Need help to debug hanging URLSessionDataTask on Linux with FoundationNetworking

Hello,
Before I describe my problem in detail, I would like to summarize the situation I am in, because I think this is important to understand my problem. I hope someone can give me give me an idea to help me troubleshoot. At the moment I am running out of ideas.

  • I have an elaborate project with 240 test cases
  • All tests run smoothly with multiple (4) workers on the Mac and also in a Linux environment
  • All tests run smoothly with 1 worker on the Mac.
  • The test fails if 1 worker runs the entire suite on Linux
  • Executing the failed test alone works and the test turns green
  • If I rename the test so that it runs in a different order, it works and turns green
  • It does not work to leave the test where it is and run the entire suite.

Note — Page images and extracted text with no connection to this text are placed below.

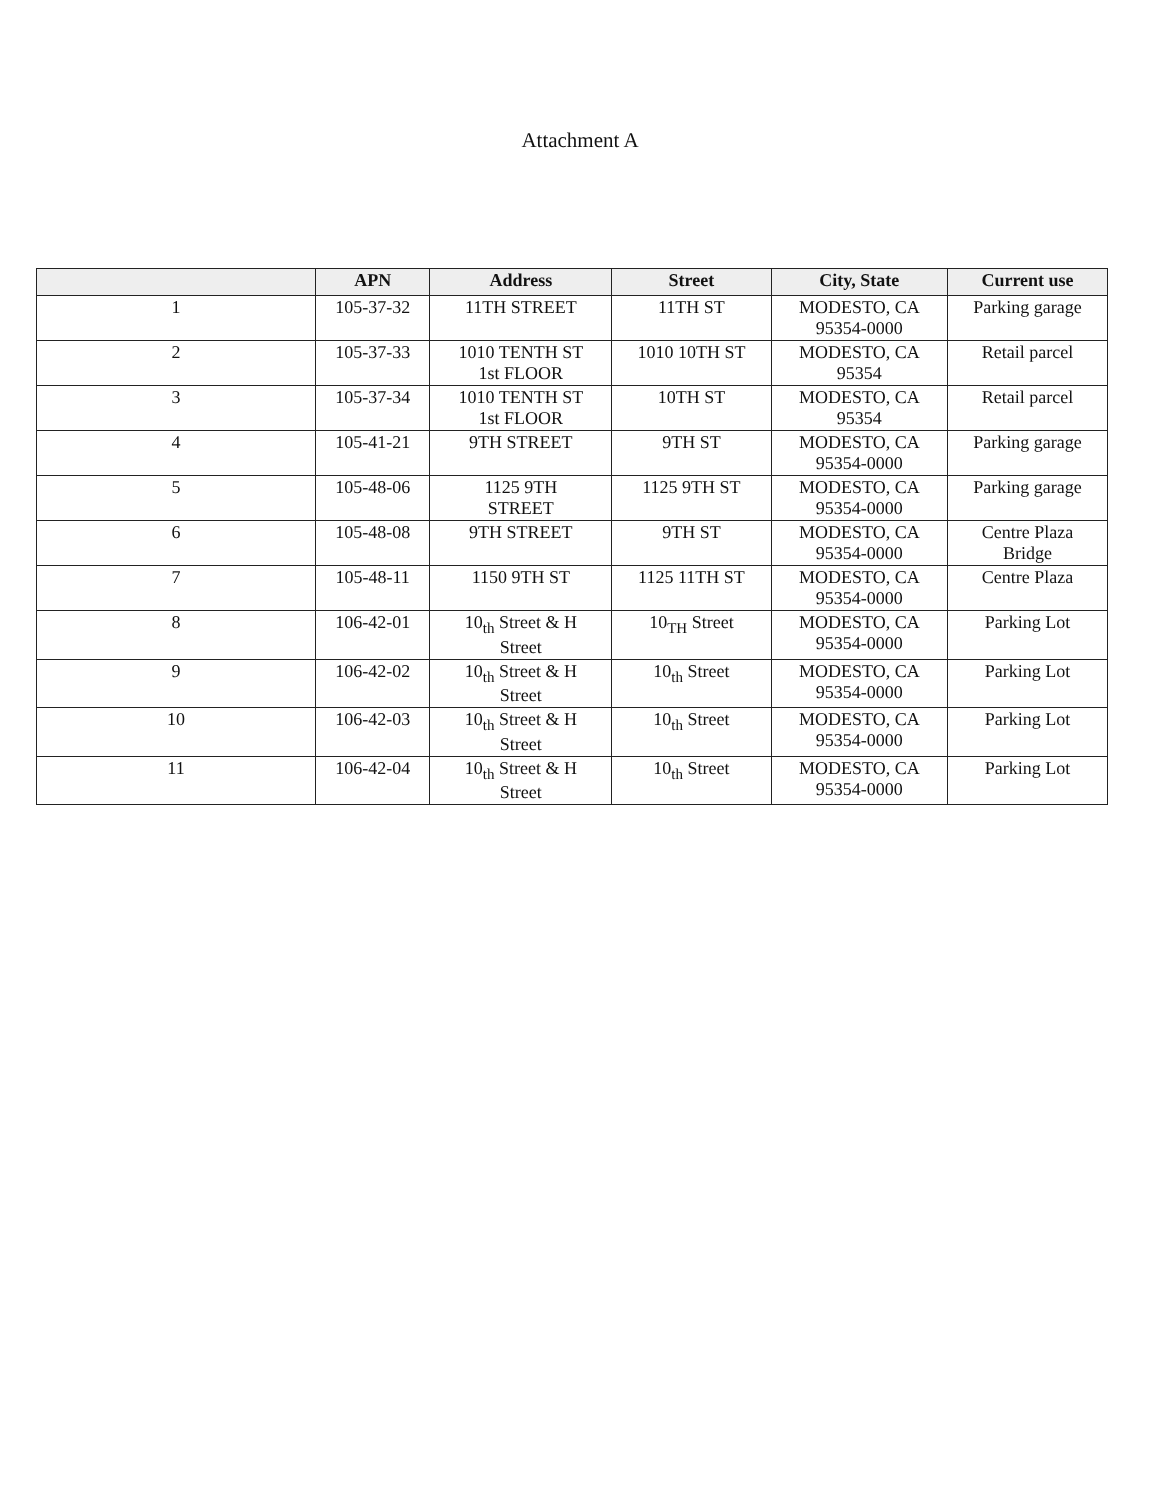Attachment A
| | APN | Address | Street | City, State | Current use |
| --- | --- | --- | --- | --- | --- |
| 1 | 105-37-32 | 11TH STREET | 11TH ST | MODESTO, CA 95354-0000 | Parking garage |
| 2 | 105-37-33 | 1010 TENTH ST 1st FLOOR | 1010 10TH ST | MODESTO, CA 95354 | Retail parcel |
| 3 | 105-37-34 | 1010 TENTH ST 1st FLOOR | 10TH ST | MODESTO, CA 95354 | Retail parcel |
| 4 | 105-41-21 | 9TH STREET | 9TH ST | MODESTO, CA 95354-0000 | Parking garage |
| 5 | 105-48-06 | 1125 9TH STREET | 1125 9TH ST | MODESTO, CA 95354-0000 | Parking garage |
| 6 | 105-48-08 | 9TH STREET | 9TH ST | MODESTO, CA 95354-0000 | Centre Plaza Bridge |
| 7 | 105-48-11 | 1150 9TH ST | 1125 11TH ST | MODESTO, CA 95354-0000 | Centre Plaza |
| 8 | 106-42-01 | 10<sub>th</sub> Street & H Street | 10<sub>TH</sub> Street | MODESTO, CA 95354-0000 | Parking Lot |
| 9 | 106-42-02 | 10<sub>th</sub> Street & H Street | 10<sub>th</sub> Street | MODESTO, CA 95354-0000 | Parking Lot |
| 10 | 106-42-03 | 10<sub>th</sub> Street & H Street | 10<sub>th</sub> Street | MODESTO, CA 95354-0000 | Parking Lot |
| 11 | 106-42-04 | 10<sub>th</sub> Street & H Street | 10<sub>th</sub> Street | MODESTO, CA 95354-0000 | Parking Lot |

Let's take a look at the interesting parts of the call chain.

The test:

func testGetExampleCallback() async throws {
   let cbi = ScriptProvider()
   let expect = expectation(description: "userValidate response")

   cbi.start(class: .userLogin, arguments: userOK) { result in
      do {
         let bodies = try result.get()
         XCTAssertEqual(bodies.count, 1)
         [...]
      } catch {
        if let err = error as? ScriptProvider.ScriptError {
           switch err {
              case .timeout:
                 XCTAssert(false, "Call timed out)")
        	[...]

I have a class cbi that I call with a .userLogin and some arguments. Irrelevant for the
test so far, except that the arguments have a script that calls a fetch method. userOK implements
a call to http://example.com

fetch("http://example.com", {
 method: "get"
})

So far so good. cbi" has a DispatchGroup

private let group = DispatchGroup()

and start(class:arguments:), this group starts to evaluate the script, and when it is finished, the group is notified. As long as SCRIPT_TIMEOUT is not reached, the script can do what it has to do (in our case: fetch):

_ = group.wait(timeout: DispatchTime.now() + DispatchTimeInterval.seconds(Constants.PROVIDER.SCRIPT_TIMEOUT))

I am waiting till the script has executed completely:

    /// Is called when `commit` is called from within the script context
    ///
    /// - Parameter data: Array of strings that are committed from within the script context
    ///
    func valueDidCommitted(data: [String?]) {
        // set result to class variable
        committedResults = data

        // leaf the DispatchGroup that is opened in `run()`
        group.leave()
    }

That is to give you all the details in this context of the method where the problem is occurring. I don't think the context is the problem here, but after several days of debugging I want to show everything for someone who can help.
I'm pretty sure I've overlooked something. For my understandinf the wait is not the problem, becuase the script evaluates and calls the fetch method. That method executes, but the URLSessionTask inside is not. (But only on linux, only when I run the whole test suite and only with a single test worker).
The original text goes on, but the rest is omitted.